▸ **Work task**
Go through the records and transcribe them exactly, passing over any picture.

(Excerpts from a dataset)
Content starts
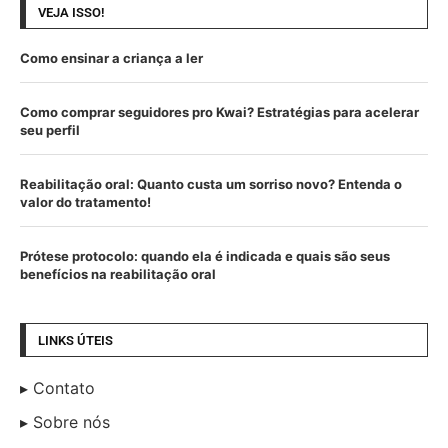
VEJA ISSO!
Como ensinar a criança a ler
Como comprar seguidores pro Kwai? Estratégias para acelerar
seu perfil
Reabilitação oral: Quanto custa um sorriso novo? Entenda o
valor do tratamento!
Prótese protocolo: quando ela é indicada e quais são seus
benefícios na reabilitação oral
LINKS ÚTEIS
Contato
Sobre nós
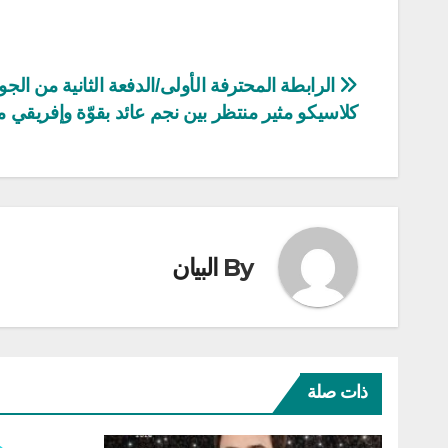
تصفّح
كلاسيكو مثير منتظر بين نجم عائد بقوّة وإفريقي م
المقالات
By
البيان
ذات صلة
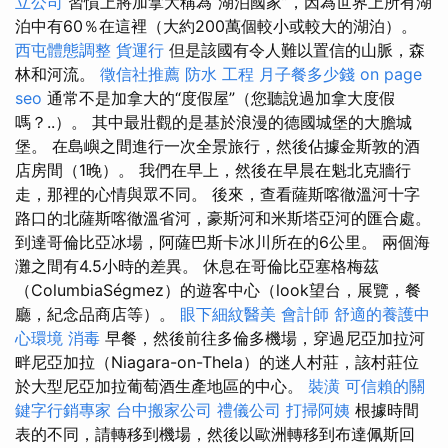
立公司
習慣上將加拿大稱為“湖泊國家”，因為世界上所有湖
泊中有60％在這裡（大約200萬個較小或較大的湖泊）。
西屯體態調整
貨運行
但是該國有令人難以置信的山脈，森
林和河流。
徵信社推薦
防水 工程
月子餐多少錢
on page
seo
通常不是加拿大的“度假屋”（您聽說過加拿大度假
嗎？..）。 其中最壯觀的是基於浪漫的德國城堡的大膽城
堡。 在島嶼之間進行一次全景旅行，然後佔據金斯敦的酒
店房間（1晚）。 我們在早上，然後在早晨在魁北克牆行
走，那裡的心情與眾不同。 後來，查看薩斯喀徹溫河十字
路口的北薩斯喀徹溫省河，豪斯河和米斯塔亞河的匯合處。
到達哥倫比亞冰場，阿薩巴斯卡冰川所在的6公里。 兩個海
灘之間有4.5小時的差異。 休息在哥倫比亞塞格梅茲
（ColumbiaSégmez）的遊客中心（look望台，展覽，餐
廳，紀念品商店等）。
眼下細紋醫美
會計師
舒適的養護中
心環境
消毒
早餐，然後前往多倫多機場，穿過尼亞加拉河
畔尼亞加拉（Niagara-on-Thela）的迷人村莊，該村莊位
於大型尼亞加拉葡萄酒生產地區的中心。
裝潢
可信賴的關
鍵字行銷專家
台中搬家公司
禮儀公司
打掃阿姨
根據時間
表的不同，請轉移到機場，然後以歐洲轉移到布達佩斯回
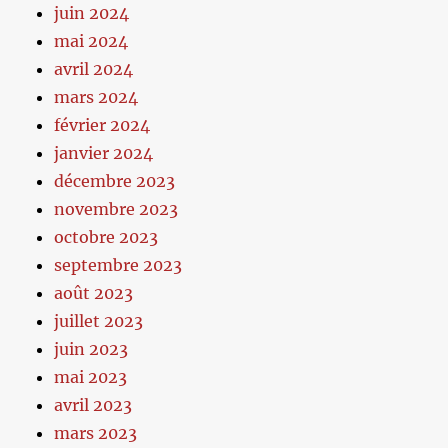
juin 2024
mai 2024
avril 2024
mars 2024
février 2024
janvier 2024
décembre 2023
novembre 2023
octobre 2023
septembre 2023
août 2023
juillet 2023
juin 2023
mai 2023
avril 2023
mars 2023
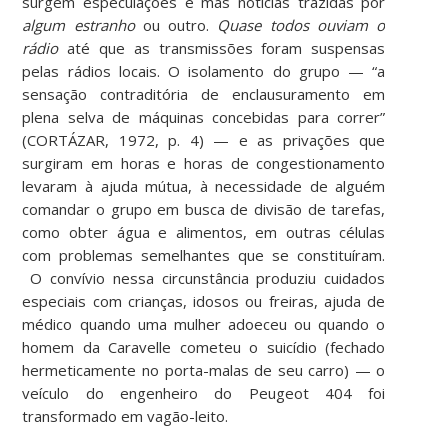
surgem especulações e más notícias trazidas por
algum estranho
ou outro.
Quase todos ouviam o
rádio
até que as transmissões foram suspensas
pelas rádios locais. O isolamento do grupo — “a
sensação contraditória de enclausuramento em
plena selva de máquinas concebidas para correr”
(CORTÁZAR, 1972, p. 4) — e as privações que
surgiram em horas e horas de congestionamento
levaram à ajuda mútua, à necessidade de alguém
comandar o grupo em busca de divisão de tarefas,
como obter água e alimentos, em outras células
com problemas semelhantes que se constituíram.
O convívio nessa circunstância produziu cuidados
especiais com crianças, idosos ou freiras, ajuda de
médico quando uma mulher adoeceu ou quando o
homem da Caravelle cometeu o suicídio (fechado
hermeticamente no porta-malas de seu carro) — o
veículo do engenheiro do Peugeot 404 foi
transformado em vagão-leito.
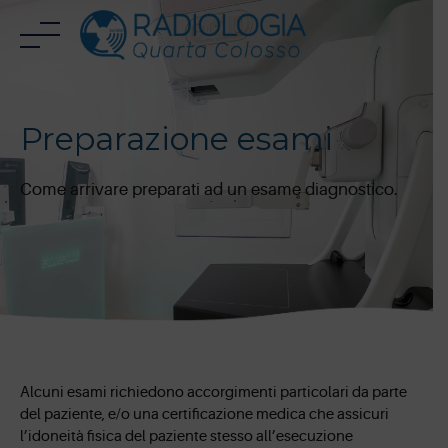
Skip
to
content
Preparazione esami
Come arrivare preparati ad un esame diagnostico.
Alcuni esami richiedono accorgimenti particolari da parte
del paziente, e/o una certificazione medica che assicuri
l’idoneità fisica del paziente stesso all’esecuzione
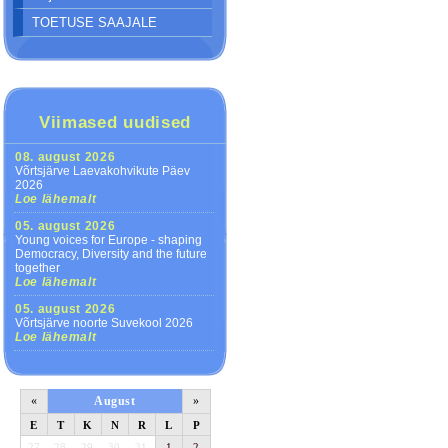
TOETUSE SAAJALE
Viimased uudised
08. august 2026
Võrtsjärve Laevakohvikute Päev
2026
Loe lähemalt
05. august 2026
Young voices for Europe - shaping
Democracy, Diversity and the future
together
Loe lähemalt
05. august 2026
Võrtsjärve noorte Suvekool 2026
Loe lähemalt
«
August
»
E
T
K
N
R
L
P
27
28
29
30
31
1
2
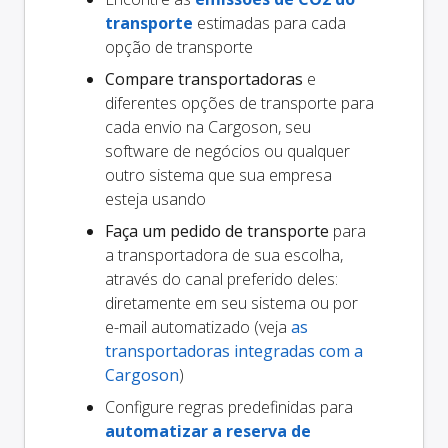
transporte
estimadas para cada
opção de transporte
Compare transportadoras
e
diferentes opções de transporte para
cada envio na Cargoson, seu
software de negócios ou qualquer
outro sistema que sua empresa
esteja usando
Faça um pedido de transporte
para
a transportadora de sua escolha,
através do canal preferido deles:
diretamente em seu sistema ou por
e-mail automatizado (veja
as
transportadoras integradas com a
Cargoson
)
Configure regras predefinidas para
automatizar a reserva de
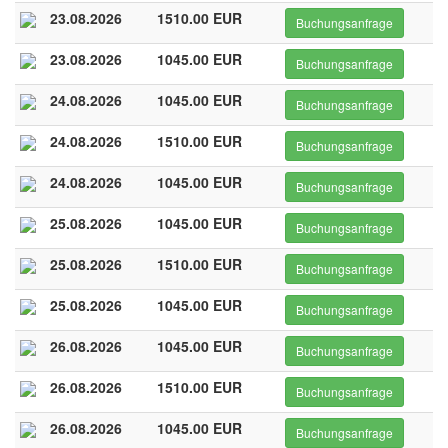
23.08.2026
1510.00 EUR
Buchungsanfrage
23.08.2026
1045.00 EUR
Buchungsanfrage
24.08.2026
1045.00 EUR
Buchungsanfrage
24.08.2026
1510.00 EUR
Buchungsanfrage
24.08.2026
1045.00 EUR
Buchungsanfrage
25.08.2026
1045.00 EUR
Buchungsanfrage
25.08.2026
1510.00 EUR
Buchungsanfrage
25.08.2026
1045.00 EUR
Buchungsanfrage
26.08.2026
1045.00 EUR
Buchungsanfrage
26.08.2026
1510.00 EUR
Buchungsanfrage
26.08.2026
1045.00 EUR
Buchungsanfrage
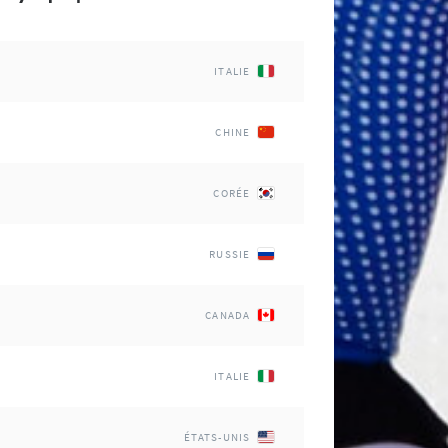
ITALIE
CHINE
CORÉE
RUSSIE
CANADA
ITALIE
ÉTATS-UNIS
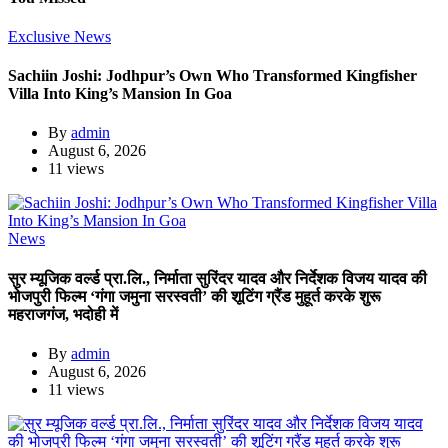
Exclusive News
Sachiin Joshi: Jodhpur’s Own Who Transformed Kingfisher
Villa Into King’s Mansion In Goa
By
admin
August 6, 2026
11 views
News
सुर म्यूजिक वर्ल्ड प्रा.लि., निर्माता सुरिंदर यादव और निर्देशक विजय यादव की
भोजपुरी फिल्म ‘गंगा जमुना सरस्वती’ की शूटिंग ग्रैंड मुहूर्त करके शुरू
महराजगंज, भदोही में
By
admin
August 6, 2026
11 views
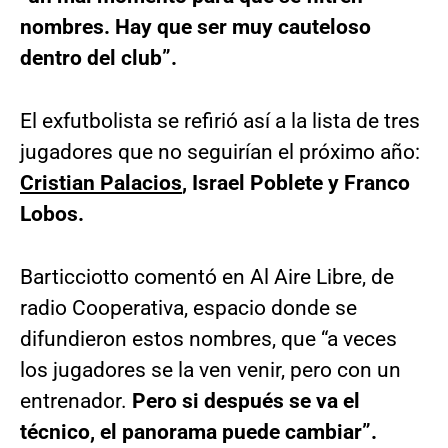
nombres. Hay que ser muy cauteloso
dentro del club”.
El exfutbolista se refirió así a la lista de tres
jugadores que no seguirían el próximo año:
Cristian Palacios
, Israel Poblete y Franco
Lobos.
Barticciotto comentó en Al Aire Libre, de
radio Cooperativa, espacio donde se
difundieron estos nombres, que “a veces
los jugadores se la ven venir, pero con un
entrenador.
Pero si después se va el
técnico, el panorama puede cambiar”.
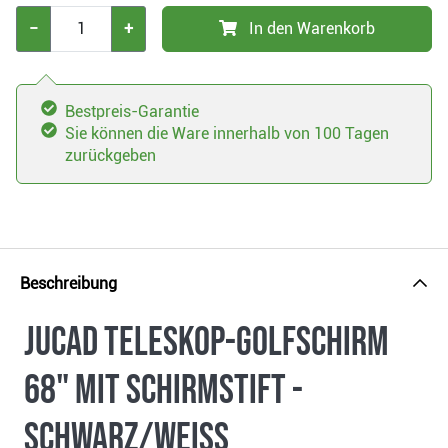
−
+
In den Warenkorb
Bestpreis-Garantie
Sie können die Ware innerhalb von 100 Tagen
zurückgeben
Beschreibung
JuCad Teleskop-Golfschirm
68" mit Schirmstift -
schwarz/weiss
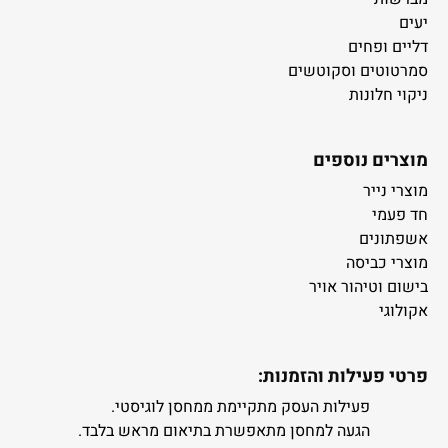
יעים
דליים ופחים
סמרטוטים וסקוטשים
ניקוי חלונות
מוצרים נוספים
מוצרי נייר
חד פעמי
אשפתונים
מוצרי כביסה
בישום וטיהור אויר
אקולוגי
פרטי פעילות והזמנות:
פעילות העסק מתקיימת ממחסן לוגיסטי.
הגעה למחסן מתאפשרת בתיאום מראש בלבד.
Content ends
▸ **Response**
VEJA ISSO!
Como ensinar a criança a ler
Como comprar seguidores pro Kwai? Estratégias para acelerar
seu perfil
Reabilitação oral: Quanto custa um sorriso novo? Entenda o
valor do tratamento!
Prótese protocolo: quando ela é indicada e quais são seus
benefícios na reabilitação oral
LINKS ÚTEIS
Contato
Sobre nós
تصفّح
كلاسيكو مثير منتظر بين نجم عائد بقوّة وإفريقي م
المقالات
By
البيان
ذات صلة
立公司
習慣上將加拿大稱為“湖泊國家”，因為世界上所有湖
泊中有60％在這裡（大約200萬個較小或較大的湖泊）。
西屯體態調整
貨運行
但是該國有令人難以置信的山脈，森
林和河流。
徵信社推薦
防水 工程
月子餐多少錢
on page
seo
通常不是加拿大的“度假屋”（您聽說過加拿大度假
嗎？..）。 其中最壯觀的是基於浪漫的德國城堡的大膽城
堡。 在島嶼之間進行一次全景旅行，然後佔據金斯敦的酒
店房間（1晚）。 我們在早上，然後在早晨在魁北克牆行
走，那裡的心情與眾不同。 後來，查看薩斯喀徹溫河十字
路口的北薩斯喀徹溫省河，豪斯河和米斯塔亞河的匯合處。
到達哥倫比亞冰場，阿薩巴斯卡冰川所在的6公里。 兩個海
灘之間有4.5小時的差異。 休息在哥倫比亞塞格梅茲
（ColumbiaSégmez）的遊客中心（look望台，展覽，餐
廳，紀念品商店等）。
眼下細紋醫美
會計師
舒適的養護中
心環境
消毒
早餐，然後前往多倫多機場，穿過尼亞加拉河
畔尼亞加拉（Niagara-on-Thela）的迷人村莊，該村莊位
於大型尼亞加拉葡萄酒生產地區的中心。
裝潢
可信賴的關
鍵字行銷專家
台中搬家公司
禮儀公司
打掃阿姨
根據時間
表的不同，請轉移到機場，然後以歐洲轉移到布達佩斯回
juin 2024
mai 2024
avril 2024
mars 2024
février 2024
janvier 2024
décembre 2023
novembre 2023
octobre 2023
septembre 2023
août 2023
juillet 2023
juin 2023
mai 2023
avril 2023
mars 2023
surgem especulações e más notícias trazidas por
algum estranho
ou outro.
Quase todos ouviam o
rádio
até que as transmissões foram suspensas
pelas rádios locais. O isolamento do grupo — “a
sensação contraditória de enclausuramento em
plena selva de máquinas concebidas para correr”
(CORTÁZAR, 1972, p. 4) — e as privações que
surgiram em horas e horas de congestionamento
levaram à ajuda mútua, à necessidade de alguém
comandar o grupo em busca de divisão de tarefas,
como obter água e alimentos, em outras células
com problemas semelhantes que se constituíram.
O convívio nessa circunstância produziu cuidados
especiais com crianças, idosos ou freiras, ajuda de
médico quando uma mulher adoeceu ou quando o
homem da Caravelle cometeu o suicídio (fechado
hermeticamente no porta-malas de seu carro) — o
veículo do engenheiro do Peugeot 404 foi
transformado em vagão-leito.
Skip
to
content
Preparazione esami
Come arrivare preparati ad un esame diagnostico.
Alcuni esami richiedono accorgimenti particolari da parte
del paziente, e/o una certificazione medica che assicuri
l’idoneità fisica del paziente stesso all’esecuzione
TOETUSE SAAJALE
Viimased uudised
08. august 2026
Võrtsjärve Laevakohvikute Päev
2026
Loe lähemalt
05. august 2026
Young voices for Europe - shaping
Democracy, Diversity and the future
together
Loe lähemalt
05. august 2026
Võrtsjärve noorte Suvekool 2026
Loe lähemalt
«
August
»
E
T
K
N
R
L
P
27
28
29
30
31
1
2
transporte
estimadas para cada
opção de transporte
Compare transportadoras
e
diferentes opções de transporte para
cada envio na Cargoson, seu
software de negócios ou qualquer
outro sistema que sua empresa
esteja usando
Faça um pedido de transporte
para
a transportadora de sua escolha,
através do canal preferido deles:
diretamente em seu sistema ou por
e-mail automatizado (veja
as
transportadoras integradas com a
Cargoson
)
Configure regras predefinidas para
automatizar a reserva de
23.08.2026
1510.00 EUR
Buchungsanfrage
23.08.2026
1045.00 EUR
Buchungsanfrage
24.08.2026
1045.00 EUR
Buchungsanfrage
24.08.2026
1510.00 EUR
Buchungsanfrage
24.08.2026
1045.00 EUR
Buchungsanfrage
25.08.2026
1045.00 EUR
Buchungsanfrage
25.08.2026
1510.00 EUR
Buchungsanfrage
25.08.2026
1045.00 EUR
Buchungsanfrage
26.08.2026
1045.00 EUR
Buchungsanfrage
26.08.2026
1510.00 EUR
Buchungsanfrage
26.08.2026
1045.00 EUR
Buchungsanfrage
ITALIE
CHINE
CORÉE
RUSSIE
CANADA
ITALIE
ÉTATS-UNIS
Exclusive News
Sachiin Joshi: Jodhpur’s Own Who Transformed Kingfisher
Villa Into King’s Mansion In Goa
By
admin
August 6, 2026
11 views
News
सुर म्यूजिक वर्ल्ड प्रा.लि., निर्माता सुरिंदर यादव और निर्देशक विजय यादव की
भोजपुरी फिल्म ‘गंगा जमुना सरस्वती’ की शूटिंग ग्रैंड मुहूर्त करके शुरू
महराजगंज, भदोही में
By
admin
August 6, 2026
11 views
nombres. Hay que ser muy cauteloso
dentro del club”.
El exfutbolista se refirió así a la lista de tres
jugadores que no seguirían el próximo año:
Cristian Palacios
, Israel Poblete y Franco
Lobos.
Barticciotto comentó en Al Aire Libre, de
radio Cooperativa, espacio donde se
difundieron estos nombres, que “a veces
los jugadores se la ven venir, pero con un
entrenador.
Pero si después se va el
técnico, el panorama puede cambiar”.
−
+
In den Warenkorb
Bestpreis-Garantie
Sie können die Ware innerhalb von 100 Tagen
zurückgeben
Beschreibung
JuCad Teleskop-Golfschirm
68" mit Schirmstift -
schwarz/weiss
יעים
דליים ופחים
סמרטוטים וסקוטשים
ניקוי חלונות
מוצרים נוספים
מוצרי נייר
חד פעמי
אשפתונים
מוצרי כביסה
בישום וטיהור אויר
אקולוגי
פרטי פעילות והזמנות:
פעילות העסק מתקיימת ממחסן לוגיסטי.
הגעה למחסן מתאפשרת בתיאום מראש בלבד.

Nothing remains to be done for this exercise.